MIRA program encourages investigators to embark on ‘long-term projects of unusual potential’

  Craig Peterson, PhD
 

Craig L. Peterson, PhD

UMass Medical School scientist Craig L. Peterson, PhD, has received a five-year, $4.5 million Maximizing Investigators' Research Award (MIRA) from the National Institutes of Health for research that explores the role chromosome structure plays in regulating gene expression, DNA repair and DNA fidelity during cell division.

Part of the NIH’s outstanding investigator award program, MIRA provides extended funding that enables researchers to devote more time and energy to working in the lab and less time to writing and revising grant applications. It is designed to encourage investigators to embark on ambitious, long-term projects of unusual potential.

“The MIRA award funds our research group as a whole. Consequently, we are free to pursue a broad set of research questions that fits within a general topic,” said Dr. Peterson, professor of molecular medicine. “We can follow the most exciting results, and we can discard research directions that are no longer at the cutting edge of the field.”

According to the National Institute of General Medical Sciences, which awarded Peterson’s grant, MIRA-supported investigators have greater flexibility to try ideas that might be considered high risk.

“The grant gives us freedom to perform high risk studies that would not be possible within an RO1 format, and we can change our research direction in order to study new exciting questions or hypotheses that we wish to tackle,” said Peterson.

“Much of our work on chromatin regulation is focused on a large family of multi-subunit enzymes called chromatin remodelers. We identified and purified the first of these enzymes, the yeast SWI/SNF complex.”
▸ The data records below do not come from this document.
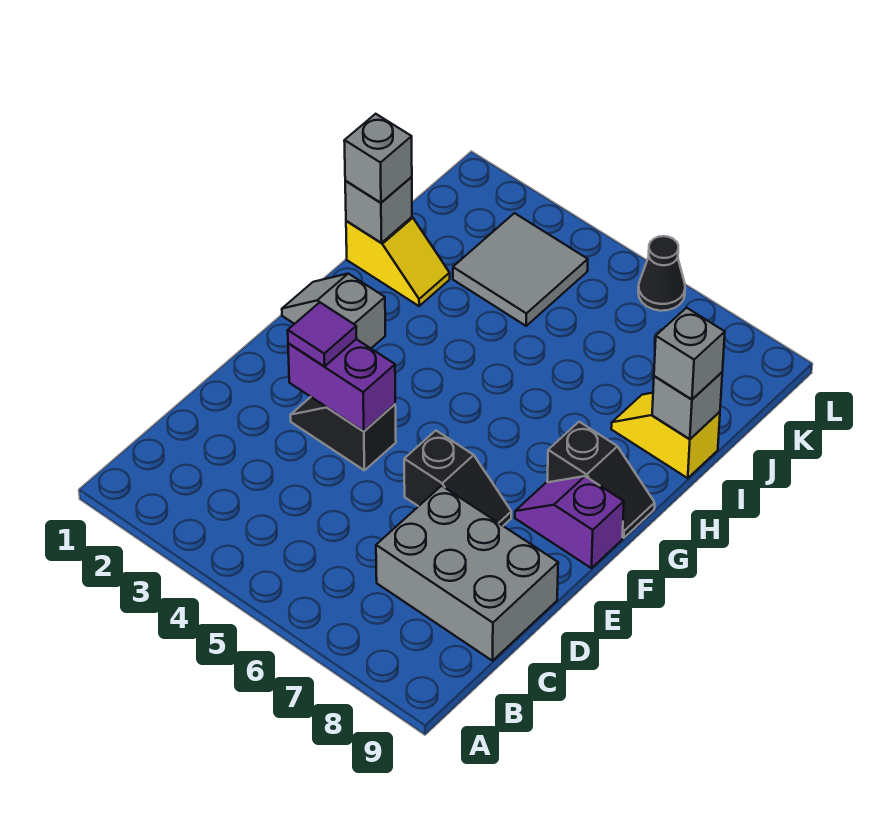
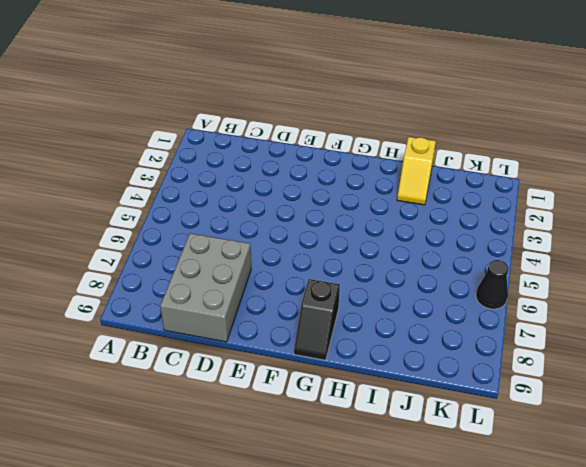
none -> black slope E3:E4 level 1 top 4
none -> black slope E6:E7 level 1 top 6
none -> purple slope F8:F9 level 1 top 9

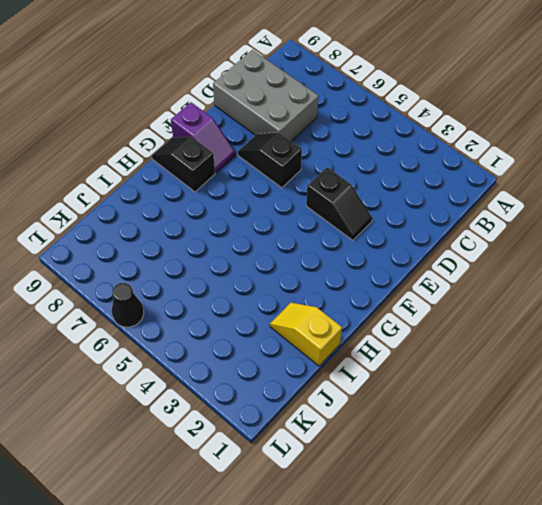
none -> grey slope G1:G2 level 1 top 2
none -> yellow slope I8:I9 level 1 top 9
none -> grey tile J3:K4 level 1

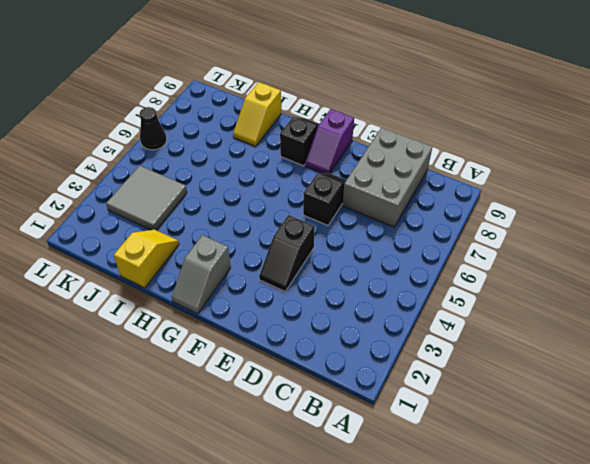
none -> purple brick E3:E4 level 2
none -> grey brick I1 level 2
none -> grey brick I9 level 2

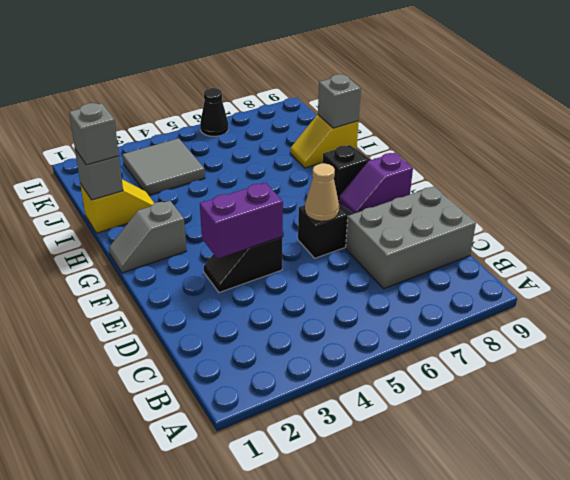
tan cone E6 level 2 -> none
none -> purple tile E3 level 3
none -> grey brick I9 level 3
The Peterson lab found that SWI/SNF uses the energy of ATP hydrolysis to regulate chromosome structure and dynamics. This same family of enzymes is also found in humans. They are essential regulators of nearly every human chromosomal process and impairment of their function leads to a variety of diseases, including cancers and neurodegenerative disorders.

“Notably, mutations in genes that encode subunits of the human SWI/SNF complex are found in more than 20 percent of all human cancers, making it the second most prevalent target for oncogenic lesions,” said Peterson.

“There is now enormous interest in understanding how remodelers contribute to different disease states—many large and small biotech companies are now trying to target chromatin remodelers for therapeutic intervention. I expect that our biochemical studies on remodelers will suggest new targets for rational drug design, and that our molecular genetic studies in yeast are likely to provide insights into their function and regulation.”

Other MIRA recipients at UMMS include Andreas Bergmann, PhD, professor of molecular, cell & cancer biology; Patrick Emery, PhD, professor of neurobiology; and Paul Thompson, PhD, professor of biochemistry & molecular pharmacology.